What this task involves: All records are to be printed exactly as they appear.

** Opening Given entries block **

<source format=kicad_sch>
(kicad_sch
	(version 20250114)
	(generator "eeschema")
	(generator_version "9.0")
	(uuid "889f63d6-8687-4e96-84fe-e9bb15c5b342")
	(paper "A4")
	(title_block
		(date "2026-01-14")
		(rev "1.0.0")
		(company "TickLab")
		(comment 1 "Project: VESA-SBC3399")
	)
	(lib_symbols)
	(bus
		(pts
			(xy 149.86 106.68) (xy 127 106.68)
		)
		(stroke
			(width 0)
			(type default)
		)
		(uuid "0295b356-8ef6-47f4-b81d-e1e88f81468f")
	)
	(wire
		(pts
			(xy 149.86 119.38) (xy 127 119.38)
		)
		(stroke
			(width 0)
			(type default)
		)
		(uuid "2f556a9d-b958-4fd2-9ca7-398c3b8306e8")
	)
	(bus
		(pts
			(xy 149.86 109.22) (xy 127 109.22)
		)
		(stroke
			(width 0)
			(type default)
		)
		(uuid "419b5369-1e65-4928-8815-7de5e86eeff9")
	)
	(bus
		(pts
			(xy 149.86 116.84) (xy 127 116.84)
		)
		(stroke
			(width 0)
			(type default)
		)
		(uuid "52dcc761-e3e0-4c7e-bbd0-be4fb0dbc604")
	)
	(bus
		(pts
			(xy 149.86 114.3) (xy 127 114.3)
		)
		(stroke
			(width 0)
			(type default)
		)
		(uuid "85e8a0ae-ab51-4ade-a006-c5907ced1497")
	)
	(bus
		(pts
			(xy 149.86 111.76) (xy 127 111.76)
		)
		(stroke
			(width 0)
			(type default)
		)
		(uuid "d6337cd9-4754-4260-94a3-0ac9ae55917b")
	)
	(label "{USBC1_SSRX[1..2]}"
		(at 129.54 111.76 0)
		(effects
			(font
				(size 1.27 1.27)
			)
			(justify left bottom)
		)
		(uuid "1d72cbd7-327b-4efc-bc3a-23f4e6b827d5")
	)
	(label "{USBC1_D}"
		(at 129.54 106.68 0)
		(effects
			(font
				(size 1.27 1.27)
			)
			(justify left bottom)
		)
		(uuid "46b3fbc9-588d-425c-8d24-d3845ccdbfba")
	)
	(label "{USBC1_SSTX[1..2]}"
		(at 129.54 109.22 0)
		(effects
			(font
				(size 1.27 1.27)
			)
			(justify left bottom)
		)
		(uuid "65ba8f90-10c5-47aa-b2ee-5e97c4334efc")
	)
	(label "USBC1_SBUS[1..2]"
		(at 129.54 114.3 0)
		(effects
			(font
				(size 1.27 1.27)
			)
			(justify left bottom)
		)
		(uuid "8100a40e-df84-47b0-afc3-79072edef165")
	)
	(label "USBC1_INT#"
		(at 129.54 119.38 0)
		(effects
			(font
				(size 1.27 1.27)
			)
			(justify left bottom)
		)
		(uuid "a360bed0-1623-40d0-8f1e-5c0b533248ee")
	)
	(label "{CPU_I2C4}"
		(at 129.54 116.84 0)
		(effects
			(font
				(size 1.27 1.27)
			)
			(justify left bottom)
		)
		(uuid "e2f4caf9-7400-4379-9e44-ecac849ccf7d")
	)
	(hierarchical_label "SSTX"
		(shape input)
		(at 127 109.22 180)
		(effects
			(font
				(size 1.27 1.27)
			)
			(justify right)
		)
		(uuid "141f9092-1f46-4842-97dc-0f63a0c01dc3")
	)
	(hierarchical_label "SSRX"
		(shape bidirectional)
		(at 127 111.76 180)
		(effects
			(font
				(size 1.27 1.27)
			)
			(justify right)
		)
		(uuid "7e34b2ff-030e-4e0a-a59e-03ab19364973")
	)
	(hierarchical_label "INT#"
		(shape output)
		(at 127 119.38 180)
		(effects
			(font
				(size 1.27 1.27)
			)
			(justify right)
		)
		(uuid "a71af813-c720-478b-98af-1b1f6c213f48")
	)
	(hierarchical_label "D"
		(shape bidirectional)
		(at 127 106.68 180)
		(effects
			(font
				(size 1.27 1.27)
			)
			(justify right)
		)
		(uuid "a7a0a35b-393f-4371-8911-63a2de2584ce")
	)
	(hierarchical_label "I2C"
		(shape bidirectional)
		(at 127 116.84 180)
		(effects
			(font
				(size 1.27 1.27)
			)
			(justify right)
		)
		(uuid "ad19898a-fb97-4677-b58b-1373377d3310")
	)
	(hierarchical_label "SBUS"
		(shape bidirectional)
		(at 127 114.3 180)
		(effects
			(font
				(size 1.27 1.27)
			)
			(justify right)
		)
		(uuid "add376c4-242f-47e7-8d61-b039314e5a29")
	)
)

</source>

** Closing Given entries block **

Solution below:
<source format=kicad_sch>
(kicad_sch
	(version 20250114)
	(generator "eeschema")
	(generator_version "9.0")
	(uuid "889f63d6-8687-4e96-84fe-e9bb15c5b342")
	(paper "A4")
	(title_block
		(date "2026-01-14")
		(rev "1.0.0")
		(company "TickLab")
		(comment 1 "Project: VESA-SBC3399")
	)
	(lib_symbols)
	(bus
		(pts
			(xy 149.86 106.68) (xy 127 106.68)
		)
		(stroke
			(width 0)
			(type default)
		)
		(uuid "0295b356-8ef6-47f4-b81d-e1e88f81468f")
	)
	(wire
		(pts
			(xy 149.86 119.38) (xy 127 119.38)
		)
		(stroke
			(width 0)
			(type default)
		)
		(uuid "2f556a9d-b958-4fd2-9ca7-398c3b8306e8")
	)
	(bus
		(pts
			(xy 149.86 109.22) (xy 127 109.22)
		)
		(stroke
			(width 0)
			(type default)
		)
		(uuid "419b5369-1e65-4928-8815-7de5e86eeff9")
	)
	(bus
		(pts
			(xy 149.86 116.84) (xy 127 116.84)
		)
		(stroke
			(width 0)
			(type default)
		)
		(uuid "52dcc761-e3e0-4c7e-bbd0-be4fb0dbc604")
	)
	(bus
		(pts
			(xy 149.86 114.3) (xy 127 114.3)
		)
		(stroke
			(width 0)
			(type default)
		)
		(uuid "85e8a0ae-ab51-4ade-a006-c5907ced1497")
	)
	(bus
		(pts
			(xy 149.86 111.76) (xy 127 111.76)
		)
		(stroke
			(width 0)
			(type default)
		)
		(uuid "d6337cd9-4754-4260-94a3-0ac9ae55917b")
	)
	(label "{USBC1_SSRX[1..2]}"
		(at 129.54 111.76 0)
		(effects
			(font
				(size 1.27 1.27)
			)
			(justify left bottom)
		)
		(uuid "1d72cbd7-327b-4efc-bc3a-23f4e6b827d5")
	)
	(label "{USBC1_D}"
		(at 129.54 106.68 0)
		(effects
			(font
				(size 1.27 1.27)
			)
			(justify left bottom)
		)
		(uuid "46b3fbc9-588d-425c-8d24-d3845ccdbfba")
	)
	(label "{USBC1_SSTX[1..2]}"
		(at 129.54 109.22 0)
		(effects
			(font
				(size 1.27 1.27)
			)
			(justify left bottom)
		)
		(uuid "65ba8f90-10c5-47aa-b2ee-5e97c4334efc")
	)
	(label "USBC1_SBUS[1..2]"
		(at 129.54 114.3 0)
		(effects
			(font
				(size 1.27 1.27)
			)
			(justify left bottom)
		)
		(uuid "8100a40e-df84-47b0-afc3-79072edef165")
	)
	(label "USBC1_INT#"
		(at 129.54 119.38 0)
		(effects
			(font
				(size 1.27 1.27)
			)
			(justify left bottom)
		)
		(uuid "a360bed0-1623-40d0-8f1e-5c0b533248ee")
	)
	(label "{CPU_I2C4}"
		(at 129.54 116.84 0)
		(effects
			(font
				(size 1.27 1.27)
			)
			(justify left bottom)
		)
		(uuid "e2f4caf9-7400-4379-9e44-ecac849ccf7d")
	)
	(hierarchical_label "SSTX"
		(shape input)
		(at 127 109.22 180)
		(effects
			(font
				(size 1.27 1.27)
			)
			(justify right)
		)
		(uuid "141f9092-1f46-4842-97dc-0f63a0c01dc3")
	)
	(hierarchical_label "SSRX"
		(shape bidirectional)
		(at 127 111.76 180)
		(effects
			(font
				(size 1.27 1.27)
			)
			(justify right)
		)
		(uuid "7e34b2ff-030e-4e0a-a59e-03ab19364973")
	)
	(hierarchical_label "INT#"
		(shape output)
		(at 127 119.38 180)
		(effects
			(font
				(size 1.27 1.27)
			)
			(justify right)
		)
		(uuid "a71af813-c720-478b-98af-1b1f6c213f48")
	)
	(hierarchical_label "D"
		(shape bidirectional)
		(at 127 106.68 180)
		(effects
			(font
				(size 1.27 1.27)
			)
			(justify right)
		)
		(uuid "a7a0a35b-393f-4371-8911-63a2de2584ce")
	)
	(hierarchical_label "I2C"
		(shape bidirectional)
		(at 127 116.84 180)
		(effects
			(font
				(size 1.27 1.27)
			)
			(justify right)
		)
		(uuid "ad19898a-fb97-4677-b58b-1373377d3310")
	)
	(hierarchical_label "SBUS"
		(shape bidirectional)
		(at 127 114.3 180)
		(effects
			(font
				(size 1.27 1.27)
			)
			(justify right)
		)
		(uuid "add376c4-242f-47e7-8d61-b039314e5a29")
	)
)

</source>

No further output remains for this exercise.